The bag is filled with siliconised synthetic fibres which give a really soft touch finish. A zip and shoulder baffle come as standard. The roll mat is a no frills device that is good for 4 season use and will keep the cold ground from invading your warm sleeping bag. You will live in minus figures with this kit but not only that. If your hips can take it, you will get a good nights sleep.
Cooking and head torch: Trangia mess tin, hexamine stove, and standard hardware store head torch
Weight: Stove 370 g. Mess tin 154 g Head torch 350 g
Price: Stove £3. Mess tin £7. Head torch £5
Feistiness rating: 3.5
A cheap military style mess tin that’s light weight and useful for the solo camper. It’s strange in some ways I get more benefit from this mess tin than more expensive kit such as MSR cookware. The reason being I just don’t mind if my tin gets damaged because it is so cheap (£6 approximately).
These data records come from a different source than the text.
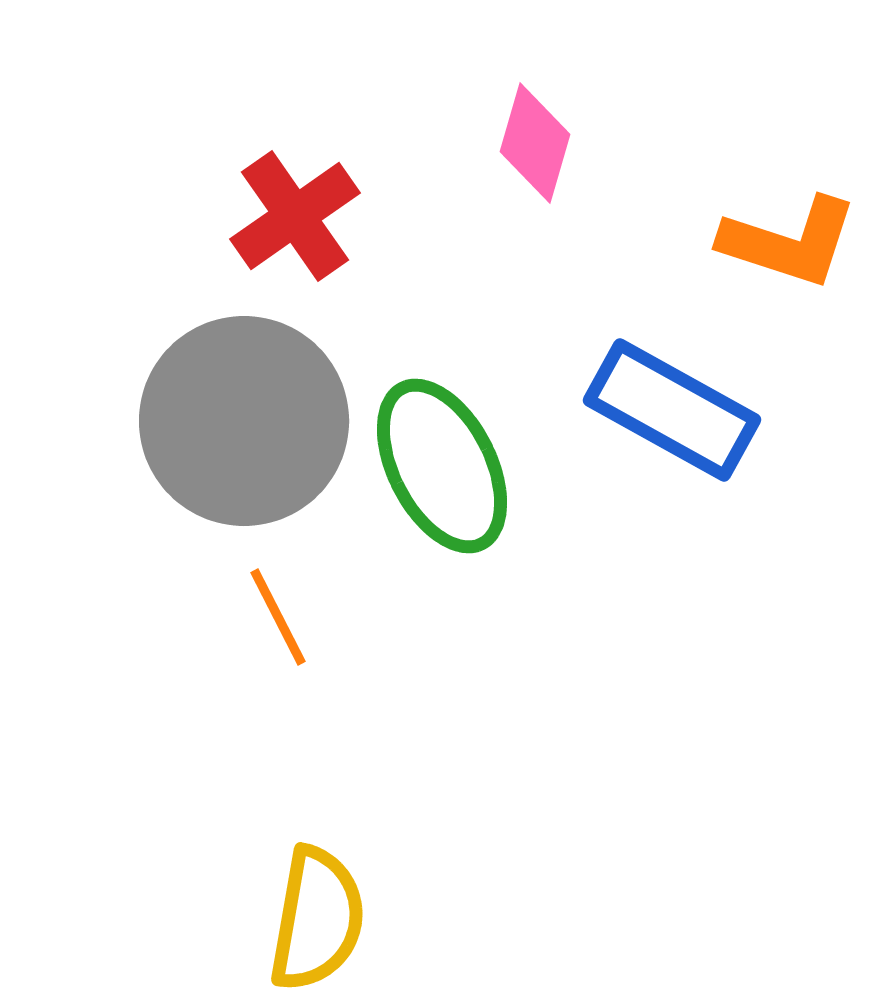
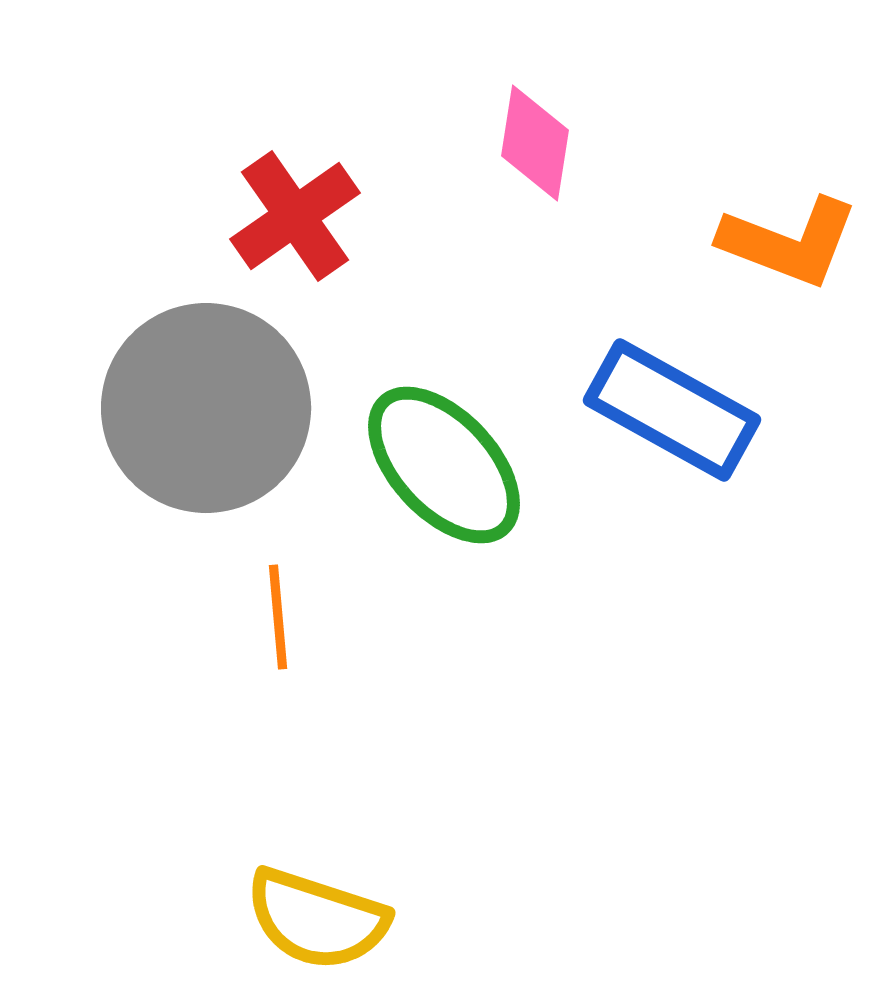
pink diamond: rotated 7 degrees counterclockwise
orange L-shape: rotated 3 degrees clockwise
gray circle: moved 38 px left, 13 px up
green ellipse: moved 2 px right, 1 px up; rotated 16 degrees counterclockwise
orange line: rotated 22 degrees clockwise
yellow semicircle: rotated 98 degrees clockwise
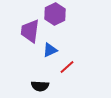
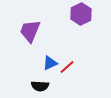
purple hexagon: moved 26 px right
purple trapezoid: rotated 15 degrees clockwise
blue triangle: moved 13 px down
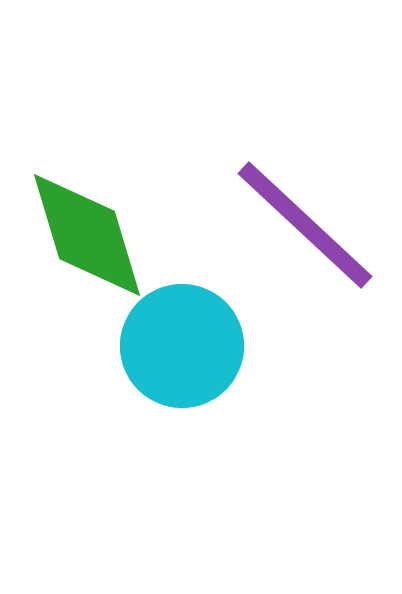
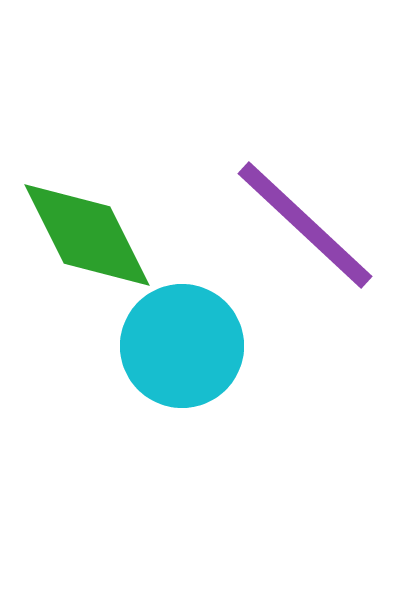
green diamond: rotated 10 degrees counterclockwise
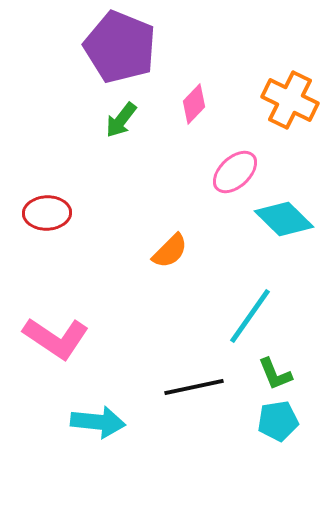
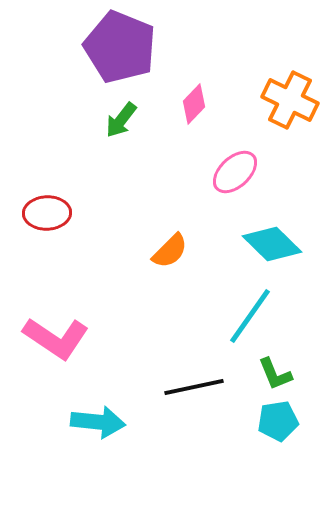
cyan diamond: moved 12 px left, 25 px down
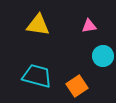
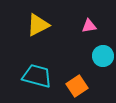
yellow triangle: rotated 35 degrees counterclockwise
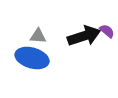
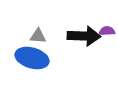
purple semicircle: rotated 42 degrees counterclockwise
black arrow: rotated 20 degrees clockwise
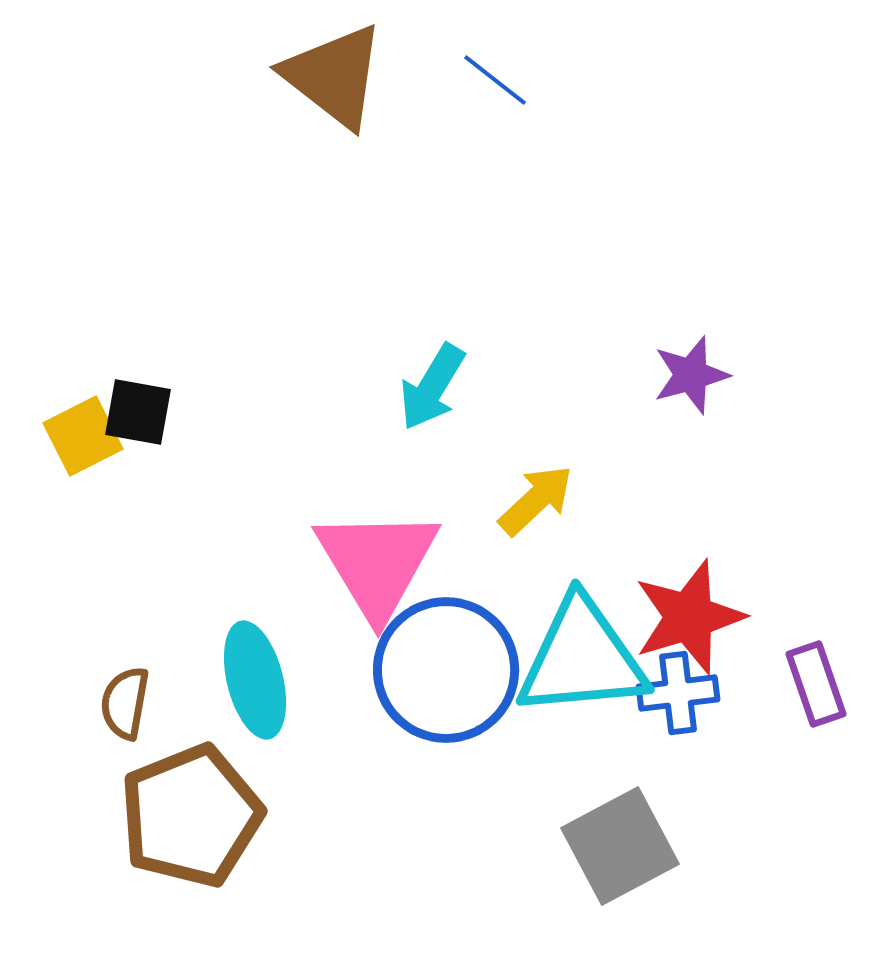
I will happily put this directly on the hot coals of a fire and don’t mind if the metal is tarnished, in fact that’s just a medal to show that good times have been had.
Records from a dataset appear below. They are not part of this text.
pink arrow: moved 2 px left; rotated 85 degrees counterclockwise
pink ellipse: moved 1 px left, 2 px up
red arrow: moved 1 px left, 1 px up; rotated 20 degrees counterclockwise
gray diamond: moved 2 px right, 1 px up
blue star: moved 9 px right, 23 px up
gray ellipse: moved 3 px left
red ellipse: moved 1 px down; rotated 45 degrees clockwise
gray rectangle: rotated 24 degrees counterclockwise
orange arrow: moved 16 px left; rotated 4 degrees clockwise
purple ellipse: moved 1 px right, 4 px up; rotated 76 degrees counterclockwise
Being ultra light weight the metal is of course very thin so if you wanted to cook anything directly on the metal itself it is liable to burn very quickly unless you are very careful with the temperature of your stove/fire.The mess tin also doubles as a bowl to eat out of so you won’t need plates etc which is another great way to save a few grams.
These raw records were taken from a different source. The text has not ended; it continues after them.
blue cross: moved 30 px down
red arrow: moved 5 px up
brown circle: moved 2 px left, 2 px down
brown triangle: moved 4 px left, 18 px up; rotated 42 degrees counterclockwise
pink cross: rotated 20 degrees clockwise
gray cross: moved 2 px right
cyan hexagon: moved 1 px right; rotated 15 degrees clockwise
There are various mess tins on the market and my only advice would be to exercise caution with insulated handles on a fire as the black plastic may melt.
The hexamine cooking stove is a bit of a double edged sword. There is no doubt that, combined with the hexamine fuel, it has the lightest packed size. However, the fuel is as heavy as camping gaz and you burn through it much quicker. It will take about 5 tablets to boil 500ml of water. However, what you could do is use a campfire flame and make use of the stove in emergencies (or during the day time when you don’t want people to be attracted by the smoke of a campfire).
With regards to head torches they are fairly ubiquitous and a trip to your local hardware store usually will help you to pick up the cheapest options. Go for an LED head torch as they will last longer and the more lumens the better. Check the battery life and avoid lithium batteries as they are expensive. and not rechargeable. For £5 this will be a no frills torch and you will be lucky if you can see more than 5 metres in front of you. Fine for camp-craft, cooking, limited foraging in darkness, and pitching a tent but rubbish for navigating to unknown destinations under the cover of darkness. Try them out before you buy.